Gold, silver tumble sharply from recent highs

Gold and silver prices have experienced sharp and volatile swings with both metals falling dramatically in recent days despite ongoing geopolitical tensions.

As of noon today (March 26) , gold was trading at about $6,083 an ounce, while silver was sitting at around $93.99, marking steep declines following a strong rally earlier this year. In late January, silver was trading as high as $159 per ounce while gold was realizing $7,670 an ounce. The recent selloff caps one of the most turbulent periods for bullion markets in recent memory, as prices reversed quickly after reaching record highs only weeks ago.

The downturn has surprised some observers, particularly given the global backdrop of uncertainty that would typically support precious metals. Instead, a combination of economic and market forces has weighed heavily on prices.

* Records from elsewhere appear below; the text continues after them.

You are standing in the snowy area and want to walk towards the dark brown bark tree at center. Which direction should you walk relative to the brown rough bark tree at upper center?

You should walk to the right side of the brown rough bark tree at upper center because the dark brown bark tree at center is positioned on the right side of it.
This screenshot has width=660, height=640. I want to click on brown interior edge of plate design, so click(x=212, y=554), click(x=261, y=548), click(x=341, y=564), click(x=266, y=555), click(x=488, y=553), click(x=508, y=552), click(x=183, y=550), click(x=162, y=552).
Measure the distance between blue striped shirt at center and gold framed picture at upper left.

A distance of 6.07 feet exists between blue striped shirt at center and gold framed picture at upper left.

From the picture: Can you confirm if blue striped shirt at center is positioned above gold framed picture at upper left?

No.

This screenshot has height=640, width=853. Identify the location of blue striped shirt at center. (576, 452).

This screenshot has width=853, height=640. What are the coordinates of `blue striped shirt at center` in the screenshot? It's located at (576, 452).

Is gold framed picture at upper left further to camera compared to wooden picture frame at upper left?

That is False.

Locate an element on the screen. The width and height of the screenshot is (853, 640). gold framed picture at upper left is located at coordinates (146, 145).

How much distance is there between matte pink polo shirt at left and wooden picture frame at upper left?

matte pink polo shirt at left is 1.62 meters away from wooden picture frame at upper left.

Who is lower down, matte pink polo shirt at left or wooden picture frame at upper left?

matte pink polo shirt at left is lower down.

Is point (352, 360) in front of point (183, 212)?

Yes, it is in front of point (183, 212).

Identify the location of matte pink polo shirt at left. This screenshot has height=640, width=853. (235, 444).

One of the primary drivers is the expectation that central banks, especially the U.S. Federal Reserve, will keep interest rates higher for longer. Because gold and silver do not generate yield, they tend to lose appeal when interest-bearing assets offer more attractive returns. At the same time, a stronger U.S. dollar has made bullion more expensive for international buyers, further dampening demand.

Inflation concerns—fuelled in part by rising energy prices tied to geopolitical tensions—have also contributed to shifting investor behaviour. Rather than moving into gold as a traditional safe haven, many investors have opted to hold cash or dollar-based assets, reflecting a broader shift in market dynamics.

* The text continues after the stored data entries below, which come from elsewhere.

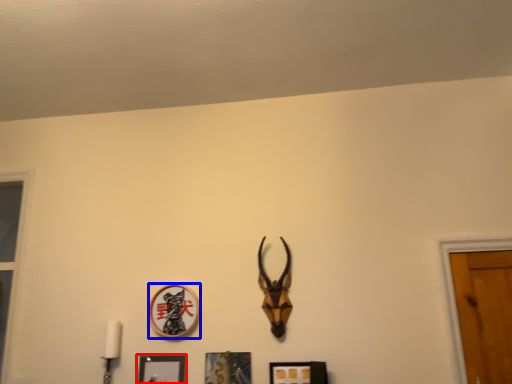
Question: Which object appears closest to the camera in this image, picture frame (highlighted by a red box) or picture frame (highlighted by a blue box)?

Choices:
 (A) picture frame
 (B) picture frame

Answer: (A)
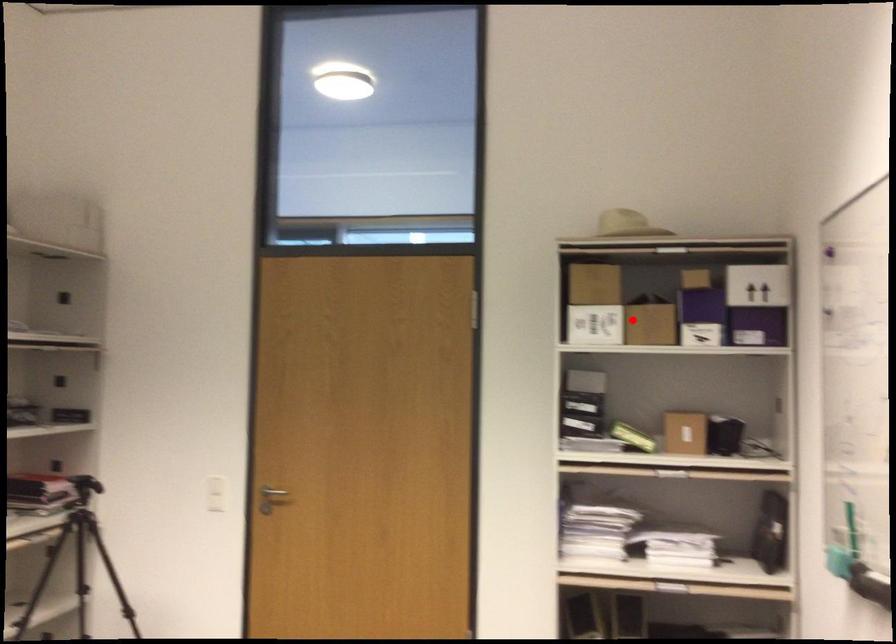
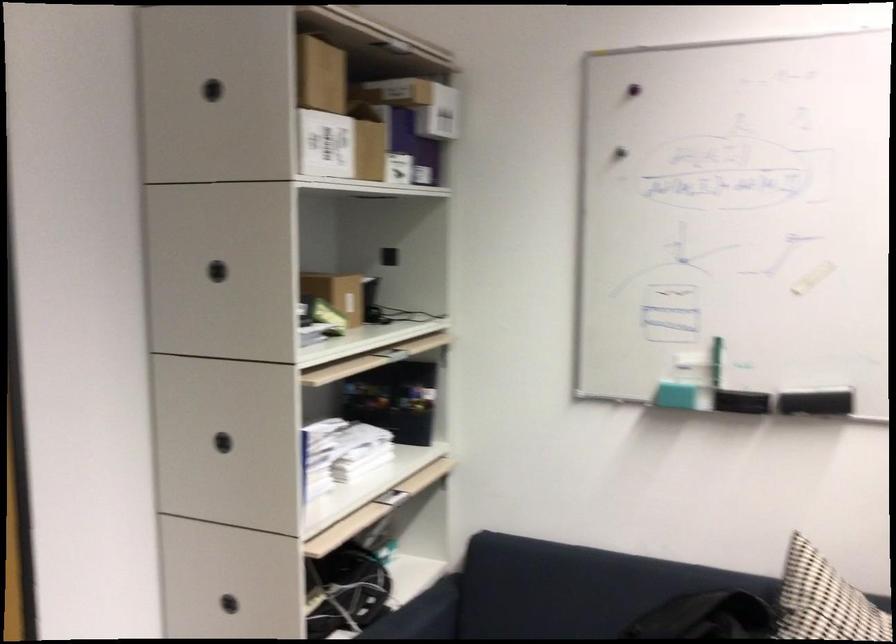
In the second image, find the point that corresponds to the highlighted location in the first image.

(340, 146)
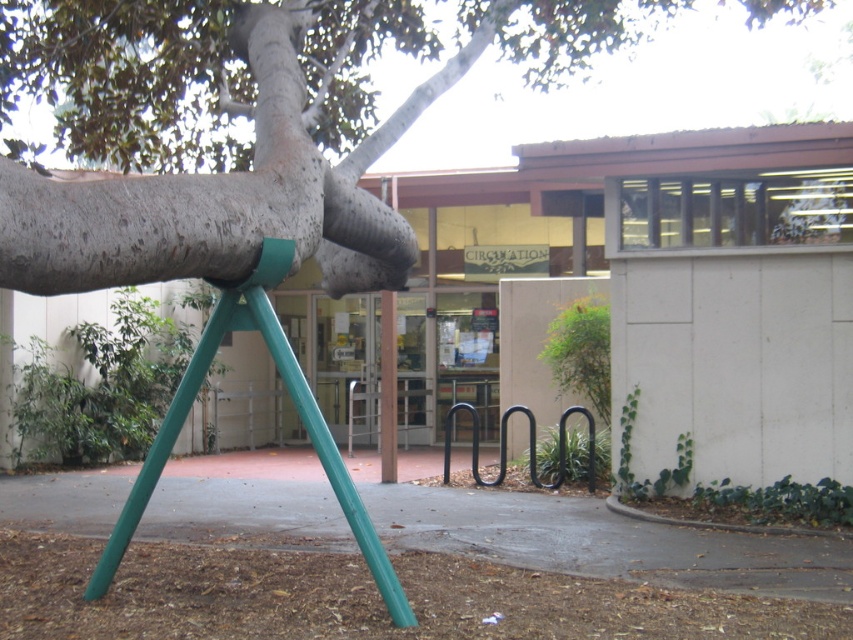
The width and height of the screenshot is (853, 640). Describe the element at coordinates (242, 125) in the screenshot. I see `smooth gray bark at upper center` at that location.

Where is `smooth gray bark at upper center`? smooth gray bark at upper center is located at coordinates (242, 125).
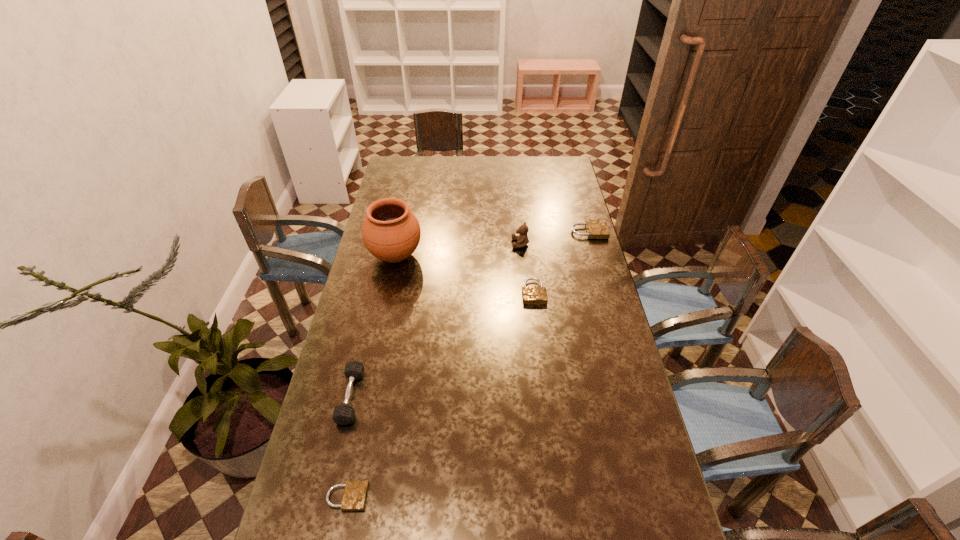
The height and width of the screenshot is (540, 960). What are the coordinates of `vacant area that satisfies the following two spatial constraints: 1. on the keyhole side of the rightmost object; 2. on the front side of the second nearest object` in the screenshot? It's located at (636, 396).

Identify the location of free space that satisfies the following two spatial constraints: 1. on the back side of the pottery; 2. on the left side of the fifth farthest object. (384, 256).

Where is `free region that satisfies the following two spatial constraints: 1. on the keyhole side of the rightmost padlock; 2. on the front side of the tallest object`? The width and height of the screenshot is (960, 540). free region that satisfies the following two spatial constraints: 1. on the keyhole side of the rightmost padlock; 2. on the front side of the tallest object is located at coordinates (595, 256).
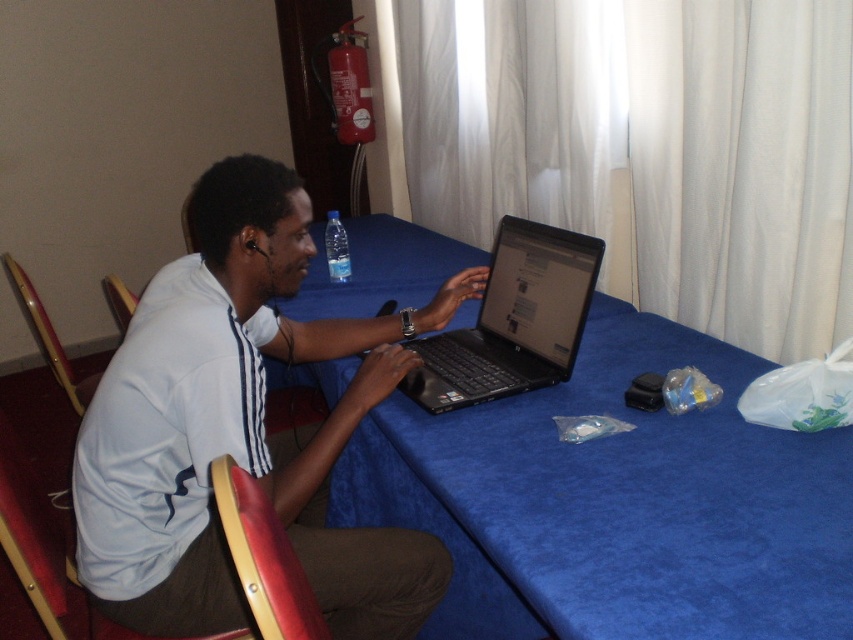
You are standing in front of the table and want to place a small object on the table. You have two options to choose from, either placing it at point (x=602, y=324) or at point (x=347, y=259). Which point is closer to you?

Answer: Point (x=602, y=324) is closer to the viewer than point (x=347, y=259), so placing the object there would be closer to you.

Consider the image. You are a delivery robot that needs to place a package on the table. The package is 1.5 meters long. You see the black plastic laptop at center and the camera on the table. Is there enough space between them to place the package?

The distance between the black plastic laptop at center and the camera is 1.41 meters. Since the package is 1.5 meters long, it won not fit between them.

You are a delivery robot approaching the table. There are two points on the table where you can place a package. The first point is at coordinates point (439, 380) and the second is at point (334, 244). Which point is closer to you as you approach the table?

Point (439, 380) is in front of point (334, 244), so the delivery robot would find point (439, 380) closer as it approaches the table.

The speed of the decline also points to profit-taking following the earlier rally. After months of gains, investors have been quick to lock in profits, while others have sold positions to raise liquidity amid broader market stress. Institutional selling and outflows from precious metals funds have added further downward pressure.

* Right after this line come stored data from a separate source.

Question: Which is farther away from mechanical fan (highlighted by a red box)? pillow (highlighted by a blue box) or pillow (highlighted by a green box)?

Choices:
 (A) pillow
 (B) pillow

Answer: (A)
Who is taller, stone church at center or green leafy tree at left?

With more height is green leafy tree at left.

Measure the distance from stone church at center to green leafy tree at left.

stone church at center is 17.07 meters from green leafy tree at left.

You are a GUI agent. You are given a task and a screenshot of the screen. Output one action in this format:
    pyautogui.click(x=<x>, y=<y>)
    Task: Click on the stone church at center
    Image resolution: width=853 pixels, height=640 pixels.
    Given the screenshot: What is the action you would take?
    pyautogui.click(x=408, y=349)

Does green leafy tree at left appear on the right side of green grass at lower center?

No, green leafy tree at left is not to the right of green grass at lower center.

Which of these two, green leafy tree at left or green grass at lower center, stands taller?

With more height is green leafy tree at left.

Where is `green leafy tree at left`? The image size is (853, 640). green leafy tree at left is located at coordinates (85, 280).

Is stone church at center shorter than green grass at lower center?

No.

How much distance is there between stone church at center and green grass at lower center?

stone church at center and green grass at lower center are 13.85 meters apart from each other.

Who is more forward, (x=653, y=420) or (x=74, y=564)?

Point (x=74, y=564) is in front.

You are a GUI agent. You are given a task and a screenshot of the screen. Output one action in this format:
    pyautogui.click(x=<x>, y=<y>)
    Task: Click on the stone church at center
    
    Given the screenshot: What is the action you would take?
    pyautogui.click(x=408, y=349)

Silver has been especially volatile, falling more sharply than gold. This is typical given its smaller market size and its dual role as both an industrial and investment metal, making it more sensitive to changes in economic outlook and investor sentiment.

Looking ahead, analysts expect continued volatility as markets respond to central bank signals, inflation data and ongoing geopolitical developments. While some view the current pullback as a natural correction after an overheated rally, others caution that further downside is possible if interest rate expectations remain elevated.

For collectors and retail buyers, the recent drop may present buying opportunities, but it also serves as a reminder of how quickly sentiment can shift in today’s bullion market.